The proposed language limits the environmental topical areas in an environmental document to those listed in the bill, which are the 17 topical areas listed in the CEQA Guidelines Appendix G checklist (with some wording and order differences). This means that if a new hot-button issue arises, a CEQA amendment would be necessary to require that environmental documents address the new issue.
On CEQA litigation, the proposed language limits the circumstances under which a challenge for noncompliance with CEQA can be filed, preventing challenges related to one of the listed topical areas where compliance with applicable environmental law is disclosed or where the project conforms to designations, density or intensity in a land use plan and applicable mitigation from the environmental document adopted for the plan, permit, etc. is incorporated. These limitations would dramatically reduce the grounds for a CEQA suit.
Another provision focuses on the administrative record, requiring that, where the respondent agency's record of proceeding is maintained by the agency in an electronic format, "timely production of the record of proceedings requires that the record be prepared by the respondent agency." If enacted, this would reduce the time and expense of protracted arguments over which party is preparing the record, although arguments about the content of the administrative record are not resolved by the proposed language.
The proposal provides fundamental CEQA reform which goes far above and beyond any amendments to CEQA since 1972. In evaluating what this means for project applicants and lead agencies, there are two key questions:
Whether the procedure will eliminate duplication and thus streamline the CEQA compliance process, and;
Whether a substantial number of projects will be subject to the list of environmental protection laws, and thus be able to take advantage of those laws providing the exclusive means for evaluating and mitigating impacts.

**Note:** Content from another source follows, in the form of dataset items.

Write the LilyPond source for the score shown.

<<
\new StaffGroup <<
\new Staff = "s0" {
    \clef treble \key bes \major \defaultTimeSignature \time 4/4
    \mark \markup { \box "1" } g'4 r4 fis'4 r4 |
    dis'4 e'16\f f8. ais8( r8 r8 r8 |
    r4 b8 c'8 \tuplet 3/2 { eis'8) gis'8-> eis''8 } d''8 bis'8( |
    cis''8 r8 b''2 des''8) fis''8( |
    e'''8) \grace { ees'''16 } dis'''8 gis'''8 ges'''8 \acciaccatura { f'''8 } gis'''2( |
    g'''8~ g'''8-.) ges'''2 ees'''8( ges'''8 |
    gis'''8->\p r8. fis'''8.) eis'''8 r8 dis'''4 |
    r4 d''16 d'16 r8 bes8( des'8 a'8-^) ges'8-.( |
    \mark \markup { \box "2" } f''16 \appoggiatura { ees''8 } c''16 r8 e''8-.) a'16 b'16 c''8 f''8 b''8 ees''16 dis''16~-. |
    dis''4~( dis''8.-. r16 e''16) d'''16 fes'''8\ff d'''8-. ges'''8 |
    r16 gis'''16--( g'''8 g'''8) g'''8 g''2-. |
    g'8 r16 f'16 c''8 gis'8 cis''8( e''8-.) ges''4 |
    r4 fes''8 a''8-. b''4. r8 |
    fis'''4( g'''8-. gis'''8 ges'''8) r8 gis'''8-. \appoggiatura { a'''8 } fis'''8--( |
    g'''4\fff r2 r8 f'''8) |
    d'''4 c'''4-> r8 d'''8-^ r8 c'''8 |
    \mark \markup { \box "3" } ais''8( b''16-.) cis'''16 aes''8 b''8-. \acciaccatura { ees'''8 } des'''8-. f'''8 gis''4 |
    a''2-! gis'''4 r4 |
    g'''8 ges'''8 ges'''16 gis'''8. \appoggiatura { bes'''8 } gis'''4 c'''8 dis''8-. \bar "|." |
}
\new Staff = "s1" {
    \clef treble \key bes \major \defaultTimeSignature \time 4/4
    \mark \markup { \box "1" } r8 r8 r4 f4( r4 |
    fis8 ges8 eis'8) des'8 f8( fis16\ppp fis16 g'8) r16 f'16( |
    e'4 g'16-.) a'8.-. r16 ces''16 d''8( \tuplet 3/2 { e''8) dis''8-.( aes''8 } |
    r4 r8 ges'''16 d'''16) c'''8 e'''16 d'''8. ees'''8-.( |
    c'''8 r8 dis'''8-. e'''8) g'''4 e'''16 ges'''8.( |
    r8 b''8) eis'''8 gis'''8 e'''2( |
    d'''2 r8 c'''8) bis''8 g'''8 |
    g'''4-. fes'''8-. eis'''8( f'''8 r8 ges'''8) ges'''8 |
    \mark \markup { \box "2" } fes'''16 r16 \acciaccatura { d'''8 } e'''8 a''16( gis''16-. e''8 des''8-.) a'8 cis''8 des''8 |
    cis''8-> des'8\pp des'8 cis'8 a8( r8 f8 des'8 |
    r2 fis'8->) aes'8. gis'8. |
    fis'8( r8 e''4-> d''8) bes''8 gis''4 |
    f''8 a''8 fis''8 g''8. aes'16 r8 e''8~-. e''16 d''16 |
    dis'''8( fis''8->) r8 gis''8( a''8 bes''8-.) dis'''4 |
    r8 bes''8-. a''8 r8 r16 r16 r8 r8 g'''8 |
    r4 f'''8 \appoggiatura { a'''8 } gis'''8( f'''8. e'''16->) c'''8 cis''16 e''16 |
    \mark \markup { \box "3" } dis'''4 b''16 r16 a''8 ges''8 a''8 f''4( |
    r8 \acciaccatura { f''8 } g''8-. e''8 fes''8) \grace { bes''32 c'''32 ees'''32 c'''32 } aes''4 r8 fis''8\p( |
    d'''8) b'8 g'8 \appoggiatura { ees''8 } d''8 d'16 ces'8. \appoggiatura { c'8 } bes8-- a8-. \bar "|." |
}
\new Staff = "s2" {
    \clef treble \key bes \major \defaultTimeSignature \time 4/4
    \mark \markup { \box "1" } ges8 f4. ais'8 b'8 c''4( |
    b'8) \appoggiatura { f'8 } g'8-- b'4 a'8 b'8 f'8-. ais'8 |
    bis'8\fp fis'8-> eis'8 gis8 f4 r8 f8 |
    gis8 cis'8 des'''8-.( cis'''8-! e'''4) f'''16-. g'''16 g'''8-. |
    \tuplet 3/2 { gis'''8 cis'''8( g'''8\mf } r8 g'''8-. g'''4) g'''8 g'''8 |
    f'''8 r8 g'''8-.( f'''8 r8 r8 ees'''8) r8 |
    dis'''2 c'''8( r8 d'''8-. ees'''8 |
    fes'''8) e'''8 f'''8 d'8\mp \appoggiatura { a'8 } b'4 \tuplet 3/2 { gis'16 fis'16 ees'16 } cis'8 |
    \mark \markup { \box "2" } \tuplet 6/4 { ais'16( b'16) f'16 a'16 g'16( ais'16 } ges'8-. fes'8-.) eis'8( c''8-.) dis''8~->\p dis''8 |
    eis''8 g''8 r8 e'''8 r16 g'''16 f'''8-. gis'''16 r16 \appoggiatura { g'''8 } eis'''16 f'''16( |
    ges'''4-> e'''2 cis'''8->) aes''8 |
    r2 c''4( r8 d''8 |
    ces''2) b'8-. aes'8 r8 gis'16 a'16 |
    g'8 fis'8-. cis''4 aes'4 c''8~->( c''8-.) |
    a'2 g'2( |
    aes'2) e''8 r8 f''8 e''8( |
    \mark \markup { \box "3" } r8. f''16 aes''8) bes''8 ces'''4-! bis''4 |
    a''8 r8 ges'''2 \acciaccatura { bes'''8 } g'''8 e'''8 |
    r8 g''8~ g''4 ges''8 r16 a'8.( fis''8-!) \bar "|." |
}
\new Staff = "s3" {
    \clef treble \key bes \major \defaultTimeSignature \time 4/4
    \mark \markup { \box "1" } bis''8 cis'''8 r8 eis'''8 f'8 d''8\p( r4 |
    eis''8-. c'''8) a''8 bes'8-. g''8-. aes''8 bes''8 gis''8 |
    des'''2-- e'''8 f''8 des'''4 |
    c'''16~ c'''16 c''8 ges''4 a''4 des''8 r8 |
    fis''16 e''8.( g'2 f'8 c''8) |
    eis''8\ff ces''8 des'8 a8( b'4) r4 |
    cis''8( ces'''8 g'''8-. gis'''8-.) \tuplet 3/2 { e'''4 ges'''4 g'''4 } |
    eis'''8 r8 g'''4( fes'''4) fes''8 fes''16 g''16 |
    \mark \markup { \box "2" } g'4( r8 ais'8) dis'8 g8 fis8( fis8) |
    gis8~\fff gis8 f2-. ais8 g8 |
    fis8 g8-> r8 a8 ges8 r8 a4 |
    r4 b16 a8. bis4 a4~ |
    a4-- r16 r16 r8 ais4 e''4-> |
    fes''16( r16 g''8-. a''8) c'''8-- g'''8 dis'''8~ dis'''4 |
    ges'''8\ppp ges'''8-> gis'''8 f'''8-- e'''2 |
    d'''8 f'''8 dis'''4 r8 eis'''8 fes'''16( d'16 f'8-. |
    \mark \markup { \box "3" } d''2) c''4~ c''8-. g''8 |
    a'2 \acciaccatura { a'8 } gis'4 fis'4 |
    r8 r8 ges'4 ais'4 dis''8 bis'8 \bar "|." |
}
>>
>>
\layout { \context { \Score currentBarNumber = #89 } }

On Question 1, in practice, the vast majority of environmental documents already disclose the myriad laws listed in the bill and utilize the analytical methods and approaches in those laws. From a pure impact analysis standpoint, the bill likely won't dramatically reduce impact analysis requirements (except for aesthetic impacts). But, by identifying these laws as the exclusive evaluation means, the bill will allow CEQA practitioners and lead agencies to focus the analysis and avoid lengthy and costly additional analysis beyond those laws. This will provide a higher level of certainty and should dramatically limit CEQA compliance costs and time.
On Question 2, many projects will be subject to these laws (and other laws related to the listed environmental topics that qualify as an "applicable environmental law" under the reform language), and will be able to take advantage of the streamlining sought by the reform language.
Nossaman's public policy advisors and CEQA practitioners can help you create the most effective strategy for participation in the CEQA reform debate.
Important note – this e-alert provides an analysis of the draft legislative language intended for SB 317 dated August 21, 2012. This is being reported as the starting point for conversations by working groups this Fall. The political process is extremely dynamic and any CEQA reform language to be considered in 2013 is subject to significant changes.